Der große Universalgelehrte Galileo Galilei glaubte, dass „das Universum in der Sprache der Mathematik geschrieben“ sei. Ich habe während meines Studiums unzählige Stunden mit den Fibonacci-Zahlen, der ebenso magischen Kreiszahl Pi oder dem Umgang der Mathematik mit der Unendlichkeit verbracht. Bei alledem tauchte immer wieder die Frage auf: Hatte Galilei recht – oder ist die Mathematik doch nur eine Kopfgeburt, wenngleich eine sehr ausgefuchste?

Solch spannende philosophische Fragen aber wurden im Mathestudium nicht diskutiert – man kann dabei schließlich weder rechnen noch etwas beweisen. Für mich blieb die Mathematik daher leider in ihrem eigenen System gefangen. Besser aufgehoben war ich in meinem anderen Studienfach. Auch dafür ist Logik wichtig – und doch ist Philosophie so viel mehr: Sie stellt sich selbst infrage und kommt aphoristisch daher, sie ist politisch, kreativ – und lässt den Studierenden Freiheiten.
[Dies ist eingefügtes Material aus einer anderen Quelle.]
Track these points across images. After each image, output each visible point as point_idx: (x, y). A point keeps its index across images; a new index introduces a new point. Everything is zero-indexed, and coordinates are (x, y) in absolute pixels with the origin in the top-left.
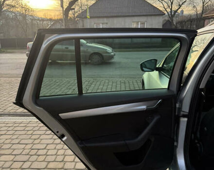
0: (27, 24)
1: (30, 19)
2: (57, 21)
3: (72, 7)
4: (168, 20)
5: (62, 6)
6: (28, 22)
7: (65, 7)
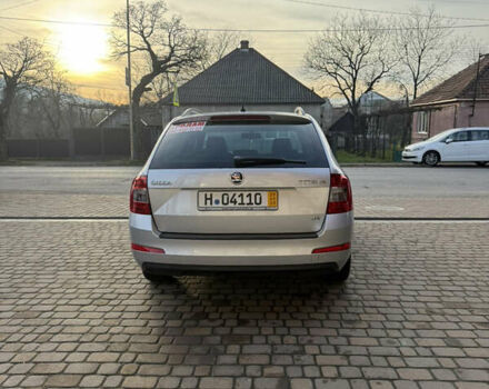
0: (59, 112)
1: (68, 103)
2: (120, 110)
3: (147, 86)
4: (348, 113)
5: (128, 83)
6: (62, 109)
7: (134, 86)
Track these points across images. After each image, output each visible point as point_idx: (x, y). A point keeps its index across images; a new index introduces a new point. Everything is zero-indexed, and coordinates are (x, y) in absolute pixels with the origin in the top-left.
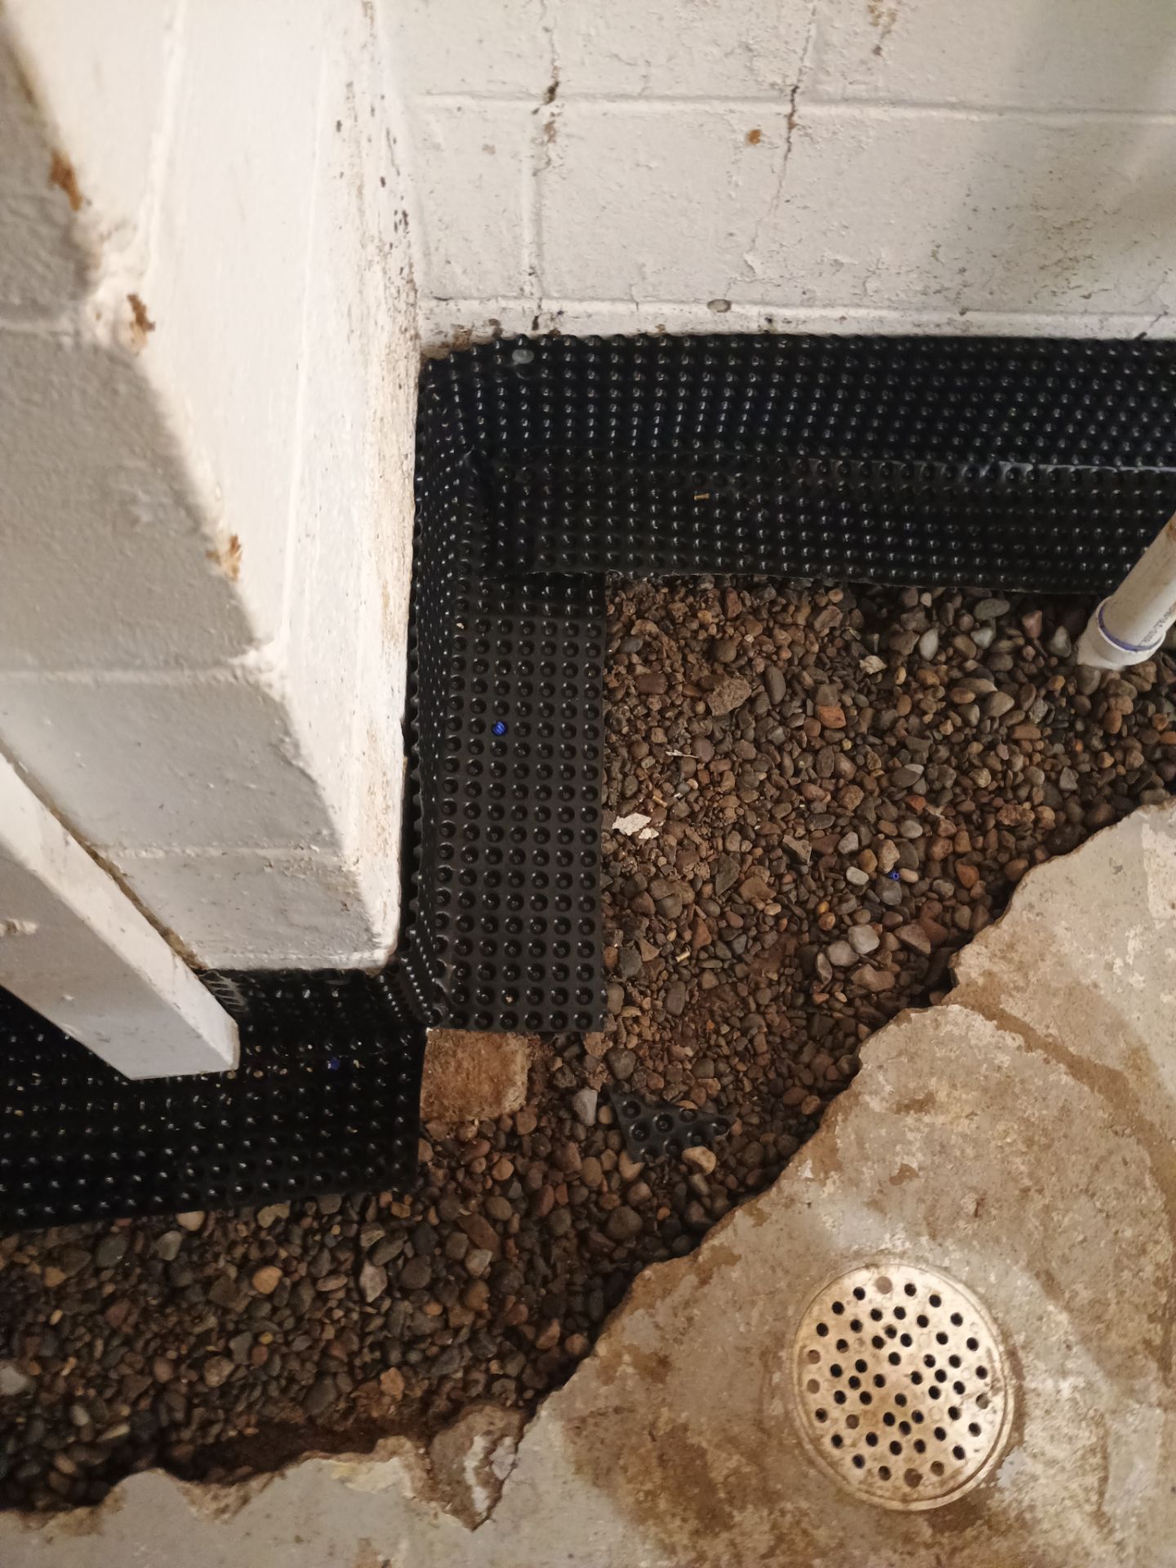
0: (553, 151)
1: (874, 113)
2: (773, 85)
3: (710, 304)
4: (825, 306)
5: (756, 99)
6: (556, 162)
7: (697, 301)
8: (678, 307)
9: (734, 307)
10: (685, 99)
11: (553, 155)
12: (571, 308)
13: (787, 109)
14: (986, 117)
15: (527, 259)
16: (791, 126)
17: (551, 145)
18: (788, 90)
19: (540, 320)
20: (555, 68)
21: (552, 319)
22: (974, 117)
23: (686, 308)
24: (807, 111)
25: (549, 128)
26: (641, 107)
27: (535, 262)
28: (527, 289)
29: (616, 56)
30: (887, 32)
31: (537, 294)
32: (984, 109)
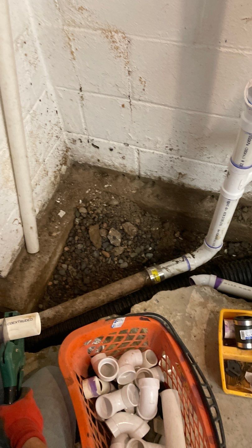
0: (84, 102)
1: (148, 104)
2: (124, 94)
3: (124, 144)
4: (149, 149)
5: (122, 97)
6: (85, 105)
7: (121, 143)
8: (118, 143)
9: (129, 146)
10: (108, 95)
11: (84, 103)
12: (95, 139)
13: (129, 101)
14: (173, 109)
15: (84, 126)
16: (131, 105)
17: (83, 101)
18: (128, 96)
19: (89, 141)
20: (80, 84)
21: (92, 141)
22: (170, 109)
23: (119, 144)
24: (133, 102)
25: (82, 97)
26: (99, 95)
27: (86, 127)
28: (85, 133)
29: (92, 84)
30: (145, 86)
31: (88, 135)
32: (171, 107)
Je mehr mich die Philosophie faszinierte, desto schwieriger war es, mich für Mathe zu begeistern. Meinen Abschluss habe ich nach einigen Semestern Unipause dennoch gemacht. Am Ende war es weniger meine Faszination als mein Ehrgeiz, der mich dorthin brachte – aber nicht weiter. Nach dem Studium bin ich weder Lehrer geworden, noch habe ich mich weiter mit Mathe befasst. Vielmehr bin ich endlich meiner Leidenschaft gefolgt. Irgendwann muss eine jugendliche Entscheidung ja auch mal ein Ende finden. Nach echten Punkten, konkaven Vielecken und Fibonacci-Zahlen freilich halte ich noch immer Ausschau.